Copy every one of the records below, line for line, without changing anything.

* * *

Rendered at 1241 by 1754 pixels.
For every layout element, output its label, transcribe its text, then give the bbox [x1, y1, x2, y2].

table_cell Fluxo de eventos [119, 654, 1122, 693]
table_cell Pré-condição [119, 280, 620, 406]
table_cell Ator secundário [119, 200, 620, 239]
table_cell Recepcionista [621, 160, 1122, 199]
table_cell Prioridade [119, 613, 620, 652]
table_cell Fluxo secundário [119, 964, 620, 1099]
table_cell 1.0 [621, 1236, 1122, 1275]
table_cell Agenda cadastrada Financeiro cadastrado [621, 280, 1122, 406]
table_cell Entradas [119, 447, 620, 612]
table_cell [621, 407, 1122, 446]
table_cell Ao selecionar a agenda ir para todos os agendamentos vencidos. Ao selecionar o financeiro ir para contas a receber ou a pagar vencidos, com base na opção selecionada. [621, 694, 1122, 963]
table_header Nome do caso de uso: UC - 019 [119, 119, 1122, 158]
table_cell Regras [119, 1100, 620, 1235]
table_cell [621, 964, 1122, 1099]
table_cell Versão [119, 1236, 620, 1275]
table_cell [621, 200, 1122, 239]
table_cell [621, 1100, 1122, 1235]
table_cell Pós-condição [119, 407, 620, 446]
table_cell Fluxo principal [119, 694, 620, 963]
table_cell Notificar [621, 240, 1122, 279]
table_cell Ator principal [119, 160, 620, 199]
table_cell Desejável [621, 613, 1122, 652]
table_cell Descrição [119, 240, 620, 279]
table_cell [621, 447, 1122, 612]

* * *

— Task solution —
Rendered at 1241 by 1754 pixels.
For every layout element, output its label, transcribe its text, then give the bbox [x1, y1, x2, y2].

table_cell Fluxo de eventos [119, 654, 1122, 693]
table_cell Pré-condição [119, 280, 620, 406]
table_cell Ator secundário [119, 200, 620, 239]
table_cell Recepcionista [621, 160, 1122, 199]
table_cell Prioridade [119, 613, 620, 652]
table_cell Fluxo secundário [119, 964, 620, 1099]
table_cell 1.0 [621, 1236, 1122, 1275]
table_cell Agenda cadastrada Financeiro cadastrado [621, 280, 1122, 406]
table_cell Entradas [119, 447, 620, 612]
table_cell [621, 407, 1122, 446]
table_cell Ao selecionar a agenda ir para todos os agendamentos vencidos. Ao selecionar o financeiro ir para contas a receber ou a pagar vencidos, com base na opção selecionada. [621, 694, 1122, 963]
table_header Nome do caso de uso: UC - 019 [119, 119, 1122, 158]
table_cell Regras [119, 1100, 620, 1235]
table_cell [621, 964, 1122, 1099]
table_cell Versão [119, 1236, 620, 1275]
table_cell [621, 200, 1122, 239]
table_cell [621, 1100, 1122, 1235]
table_cell Pós-condição [119, 407, 620, 446]
table_cell Fluxo principal [119, 694, 620, 963]
table_cell Notificar [621, 240, 1122, 279]
table_cell Ator principal [119, 160, 620, 199]
table_cell Desejável [621, 613, 1122, 652]
table_cell Descrição [119, 240, 620, 279]
table_cell [621, 447, 1122, 612]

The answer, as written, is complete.